» **Study material**
----

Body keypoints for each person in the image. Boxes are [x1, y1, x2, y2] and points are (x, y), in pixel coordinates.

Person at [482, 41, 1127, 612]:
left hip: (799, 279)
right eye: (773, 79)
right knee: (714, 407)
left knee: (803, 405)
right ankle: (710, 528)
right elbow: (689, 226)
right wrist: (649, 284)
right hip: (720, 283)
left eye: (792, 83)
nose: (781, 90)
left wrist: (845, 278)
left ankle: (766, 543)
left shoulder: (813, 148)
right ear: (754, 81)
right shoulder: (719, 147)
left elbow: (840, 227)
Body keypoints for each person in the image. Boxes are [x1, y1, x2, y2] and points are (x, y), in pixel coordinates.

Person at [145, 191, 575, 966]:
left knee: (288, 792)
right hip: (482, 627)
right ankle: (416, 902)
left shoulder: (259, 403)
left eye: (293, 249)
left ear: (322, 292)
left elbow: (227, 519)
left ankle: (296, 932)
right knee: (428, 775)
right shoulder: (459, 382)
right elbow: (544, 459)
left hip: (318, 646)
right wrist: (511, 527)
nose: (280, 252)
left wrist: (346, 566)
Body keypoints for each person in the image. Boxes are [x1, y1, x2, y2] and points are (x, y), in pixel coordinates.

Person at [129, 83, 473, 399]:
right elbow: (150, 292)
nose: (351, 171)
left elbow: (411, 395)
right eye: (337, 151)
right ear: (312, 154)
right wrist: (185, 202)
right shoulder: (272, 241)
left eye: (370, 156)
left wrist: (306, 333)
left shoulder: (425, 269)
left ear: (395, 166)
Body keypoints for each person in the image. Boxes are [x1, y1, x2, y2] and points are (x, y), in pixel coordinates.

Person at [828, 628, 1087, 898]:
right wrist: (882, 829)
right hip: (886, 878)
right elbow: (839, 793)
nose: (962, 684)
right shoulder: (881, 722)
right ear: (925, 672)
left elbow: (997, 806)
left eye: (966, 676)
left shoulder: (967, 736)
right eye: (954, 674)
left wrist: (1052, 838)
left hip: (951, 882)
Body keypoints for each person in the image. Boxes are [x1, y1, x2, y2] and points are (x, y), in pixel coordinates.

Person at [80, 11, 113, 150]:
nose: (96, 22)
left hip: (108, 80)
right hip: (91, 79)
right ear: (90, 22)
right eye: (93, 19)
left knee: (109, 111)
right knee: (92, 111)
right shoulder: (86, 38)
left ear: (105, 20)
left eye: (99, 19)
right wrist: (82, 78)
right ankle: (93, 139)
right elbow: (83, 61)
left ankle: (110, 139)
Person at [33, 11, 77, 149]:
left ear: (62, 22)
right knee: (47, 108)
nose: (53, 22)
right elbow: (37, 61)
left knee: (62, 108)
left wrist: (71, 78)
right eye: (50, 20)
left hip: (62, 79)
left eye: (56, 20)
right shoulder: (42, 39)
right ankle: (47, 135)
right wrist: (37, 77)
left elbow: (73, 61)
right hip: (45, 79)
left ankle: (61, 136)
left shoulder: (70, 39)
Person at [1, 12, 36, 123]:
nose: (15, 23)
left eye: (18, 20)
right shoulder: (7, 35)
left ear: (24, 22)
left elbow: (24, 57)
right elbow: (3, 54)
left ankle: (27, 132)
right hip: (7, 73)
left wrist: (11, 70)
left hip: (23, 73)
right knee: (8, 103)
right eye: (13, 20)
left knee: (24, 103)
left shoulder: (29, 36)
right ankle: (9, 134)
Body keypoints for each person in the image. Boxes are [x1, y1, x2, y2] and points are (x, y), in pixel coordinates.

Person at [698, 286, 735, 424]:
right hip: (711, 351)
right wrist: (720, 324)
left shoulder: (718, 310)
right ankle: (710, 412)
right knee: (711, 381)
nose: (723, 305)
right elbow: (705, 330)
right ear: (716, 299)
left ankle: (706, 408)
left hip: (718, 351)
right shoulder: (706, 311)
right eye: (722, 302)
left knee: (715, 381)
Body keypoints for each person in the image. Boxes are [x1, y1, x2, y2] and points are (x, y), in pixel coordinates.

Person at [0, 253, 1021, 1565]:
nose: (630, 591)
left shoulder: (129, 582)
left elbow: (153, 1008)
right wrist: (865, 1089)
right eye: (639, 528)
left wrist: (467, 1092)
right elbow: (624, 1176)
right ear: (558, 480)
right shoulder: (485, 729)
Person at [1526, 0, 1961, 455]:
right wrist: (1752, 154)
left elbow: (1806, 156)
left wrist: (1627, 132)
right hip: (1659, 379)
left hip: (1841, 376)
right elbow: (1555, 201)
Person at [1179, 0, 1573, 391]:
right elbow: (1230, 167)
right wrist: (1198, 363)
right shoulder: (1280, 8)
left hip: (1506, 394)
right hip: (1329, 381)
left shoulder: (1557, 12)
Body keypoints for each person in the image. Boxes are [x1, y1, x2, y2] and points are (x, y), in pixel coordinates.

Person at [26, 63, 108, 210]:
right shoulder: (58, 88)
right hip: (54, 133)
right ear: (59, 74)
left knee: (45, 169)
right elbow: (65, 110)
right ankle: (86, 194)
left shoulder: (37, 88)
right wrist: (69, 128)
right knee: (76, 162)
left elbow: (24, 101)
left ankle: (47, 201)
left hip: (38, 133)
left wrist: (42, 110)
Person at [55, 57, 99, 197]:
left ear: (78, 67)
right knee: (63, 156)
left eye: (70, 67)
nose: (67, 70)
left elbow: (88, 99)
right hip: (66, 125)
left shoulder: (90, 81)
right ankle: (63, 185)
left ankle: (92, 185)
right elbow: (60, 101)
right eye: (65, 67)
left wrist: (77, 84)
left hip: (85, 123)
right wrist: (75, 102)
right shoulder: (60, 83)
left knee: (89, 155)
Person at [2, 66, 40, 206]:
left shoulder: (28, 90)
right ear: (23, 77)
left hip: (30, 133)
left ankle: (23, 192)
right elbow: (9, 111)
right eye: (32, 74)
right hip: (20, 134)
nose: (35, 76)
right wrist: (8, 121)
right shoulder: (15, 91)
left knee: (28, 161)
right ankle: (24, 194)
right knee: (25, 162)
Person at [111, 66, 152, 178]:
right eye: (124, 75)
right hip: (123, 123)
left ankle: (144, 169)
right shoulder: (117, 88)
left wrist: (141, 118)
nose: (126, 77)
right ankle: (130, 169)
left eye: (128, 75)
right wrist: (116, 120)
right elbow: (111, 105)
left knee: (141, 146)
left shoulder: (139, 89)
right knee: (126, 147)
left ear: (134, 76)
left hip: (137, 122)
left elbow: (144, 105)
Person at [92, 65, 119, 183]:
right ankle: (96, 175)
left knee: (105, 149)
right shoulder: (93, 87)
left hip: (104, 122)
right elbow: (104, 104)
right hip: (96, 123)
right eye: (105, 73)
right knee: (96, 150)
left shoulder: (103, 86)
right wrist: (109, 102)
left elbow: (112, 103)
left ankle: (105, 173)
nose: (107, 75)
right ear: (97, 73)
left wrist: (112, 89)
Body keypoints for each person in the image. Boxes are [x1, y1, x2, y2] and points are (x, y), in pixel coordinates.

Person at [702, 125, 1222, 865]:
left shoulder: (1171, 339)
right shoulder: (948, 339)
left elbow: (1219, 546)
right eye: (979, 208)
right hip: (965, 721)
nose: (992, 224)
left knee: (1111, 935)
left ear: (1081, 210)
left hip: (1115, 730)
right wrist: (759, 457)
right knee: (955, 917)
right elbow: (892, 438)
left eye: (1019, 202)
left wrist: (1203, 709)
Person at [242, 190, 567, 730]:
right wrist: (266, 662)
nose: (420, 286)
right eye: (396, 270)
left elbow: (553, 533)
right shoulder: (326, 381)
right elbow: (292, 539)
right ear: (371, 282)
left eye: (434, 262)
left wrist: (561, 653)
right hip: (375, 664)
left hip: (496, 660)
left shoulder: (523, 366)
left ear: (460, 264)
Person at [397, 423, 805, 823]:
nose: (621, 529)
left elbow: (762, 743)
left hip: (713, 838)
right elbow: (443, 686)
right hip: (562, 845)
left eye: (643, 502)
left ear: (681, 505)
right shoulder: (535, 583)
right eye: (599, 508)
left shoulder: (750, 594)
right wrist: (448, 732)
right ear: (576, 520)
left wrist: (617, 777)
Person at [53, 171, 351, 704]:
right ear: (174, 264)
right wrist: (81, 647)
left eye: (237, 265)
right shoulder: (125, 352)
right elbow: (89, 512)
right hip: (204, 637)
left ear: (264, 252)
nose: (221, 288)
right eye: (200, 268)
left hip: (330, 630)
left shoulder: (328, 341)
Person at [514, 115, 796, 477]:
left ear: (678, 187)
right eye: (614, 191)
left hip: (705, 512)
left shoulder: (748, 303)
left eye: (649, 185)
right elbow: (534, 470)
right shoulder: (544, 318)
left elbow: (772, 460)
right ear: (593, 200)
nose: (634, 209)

----

» **Try it**
Your task is to transcribe, with no changes, only the lines of the listing above that lie between the line holding "left ankle: (23, 192)" and the line holding "right elbow: (892, 438)", inclusive.

» **Response to this task**
left ankle: (23, 192)
right elbow: (9, 111)
right eye: (32, 74)
right hip: (20, 134)
nose: (35, 76)
right wrist: (8, 121)
right shoulder: (15, 91)
left knee: (28, 161)
right ankle: (24, 194)
right knee: (25, 162)
Person at [111, 66, 152, 178]:
right eye: (124, 75)
right hip: (123, 123)
left ankle: (144, 169)
right shoulder: (117, 88)
left wrist: (141, 118)
nose: (126, 77)
right ankle: (130, 169)
left eye: (128, 75)
right wrist: (116, 120)
right elbow: (111, 105)
left knee: (141, 146)
left shoulder: (139, 89)
right knee: (126, 147)
left ear: (134, 76)
left hip: (137, 122)
left elbow: (144, 105)
Person at [92, 65, 119, 183]:
right ankle: (96, 175)
left knee: (105, 149)
right shoulder: (93, 87)
left hip: (104, 122)
right elbow: (104, 104)
right hip: (96, 123)
right eye: (105, 73)
right knee: (96, 150)
left shoulder: (103, 86)
right wrist: (109, 102)
left elbow: (112, 103)
left ankle: (105, 173)
nose: (107, 75)
right ear: (97, 73)
left wrist: (112, 89)
Body keypoints for each person in the image. Boxes are [x1, y1, x2, y2] and points are (x, y), in pixel coordinates.

Person at [702, 125, 1222, 865]:
left shoulder: (1171, 339)
right shoulder: (948, 339)
left elbow: (1219, 546)
right eye: (979, 208)
right hip: (965, 721)
nose: (992, 224)
left knee: (1111, 935)
left ear: (1081, 210)
left hip: (1115, 730)
right wrist: (759, 457)
right knee: (955, 917)
right elbow: (892, 438)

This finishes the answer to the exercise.